- _Task goal_
Apart from the pictures, print the data below exactly as given.

☆ ☆ ☆ ☆

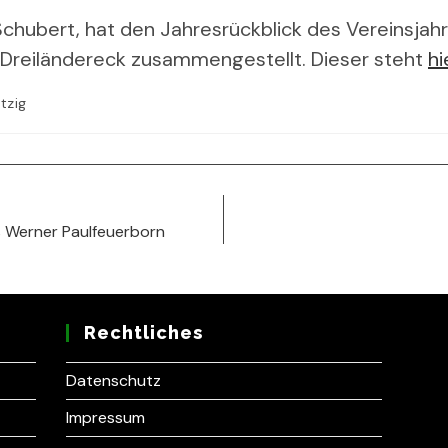
 Schubert, hat den Jahresrückblick des Vereinsja
Dreiländereck zusammengestellt. Dieser steht
hi
tzig
s Werner Paulfeuerborn
Rechtliches
Datenschutz
Impressum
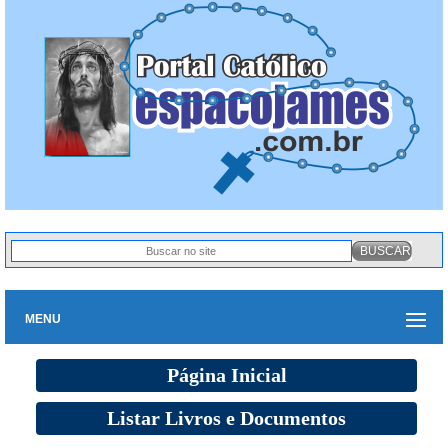
MENU
Página Inicial
Listar Livros e Documentos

☆ ☆ ☆ ☆

- _Solution to this task_
 Schubert, hat den Jahresrückblick des Vereinsja
Dreiländereck zusammengestellt. Dieser steht
hi
tzig
s Werner Paulfeuerborn
Rechtliches
Datenschutz
Impressum
MENU
Página Inicial
Listar Livros e Documentos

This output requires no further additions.